GlaxoSmithKline Plc is to buy privately owned Stiefel Laboratories Inc for up to $3.6 billion to diversify its business by adding treatments for acne, dermatitis and other skin complaints.

The U.S. acquisition is the latest in a string of deals in the drugs sector, but is significantly smaller than recent mega-mergers, reflecting the British-based group's declared focus on bolt-on buys.

Stiefel, part-owned by buyout firm Blackstone Group , is the world's largest independent dermatology company, with a range of prescription and over-the-counter products.

It was put up for sale a month ago and attracted interest from a number of large pharmaceutical companies, including Novartis AG , Sanofi-Aventis SA and Johnson & Johnson , according to people familiar with the matter.

Glaxo, the world's second-largest drugmaker, is paying $2.9 billion in cash for Stiefel and will take on about $400 million of Stiefel's debt. A further $300 million cash payment is contingent on future performance, the companies said on Monday.

That overall price is four times Stiefel's 2008 sales of around $900 million, but the British group expects to extract substantial savings from merging the business, which will retain the Stiefel identity, into its structure.

Glaxo expects annual pre-tax cost savings of up to $240 million by 2012, with integration costs of some $325 million over the next three years.

Excluding those costs, the deal will dilute Glaxo's earnings per share by less than 1 percent in 2009 and be 1 percent to 2 percent earnings accretive to EPS in 2010.

DERMATOLOGY TREBLES

The purchase will nearly treble the size of Glaxo's skincare business, giving it an 8 percent share of the global prescription dermatology market.

It's an opportunity for Glaxo to strengthen its product mix, said Navid Malik, industry analyst at Matrix Corporate Capital. This business should be very complementary.

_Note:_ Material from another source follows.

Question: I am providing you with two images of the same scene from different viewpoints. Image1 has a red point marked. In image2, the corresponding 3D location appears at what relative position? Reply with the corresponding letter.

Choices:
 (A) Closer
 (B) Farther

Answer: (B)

Glaxo shares were 1.2 percent higher at 10.51 pounds by 1057 GMT, outperforming a 0.7 percent gain in the European healthcare sector <.SXDP>.

Deutsche Bank analysts said the deal was not particularly cheap, but the four times trailing revenue paid was below the 4.6 times average of major drugs deals in recent years and there could be potential for significant revenue synergies.

Founded in Germany in 1847, Stiefel is based in Coral Gables, Florida, and produces a range of skin treatments including Duac, for acne, and Olux E, for dermatitis.

The purchase fits with the strategy of Glaxo Chief Executive Andrew Witty, who wants to broaden the focus of the group away from its traditional reliance on small-molecule prescription medicines -- or pills.

Witty has already struck several smaller deals to build Glaxo's presence in emerging markets, and last week signed a deal with Pfizer Inc

to merge their HIV operations into a new company, which will be 85 percent-owned by Glaxo.

He has rejected the idea of a large-scale deal, along the lines of Pfizer's $68 billion purchase of Wyeth or Merck & Co Inc's $41 billion acquisition of Schering-Plough Corp . But analysts expect him to buy more smaller companies in consumer health, vaccines, biotech and emerging markets in a drive to reduce Glaxo's risk profile.

Stiefel is controlled by the founding Stiefel family and current CEO Charles Stiefel will continue to lead the enlarged dermatology business under the Glaxo umbrella after the deal closes in the third quarter of 2009.

Private-equity group Blackstone, which invested $500 million in the company in 2007 to take a substantial minority stake, advised Stiefel on the sale. Glaxo was advised by Lazard.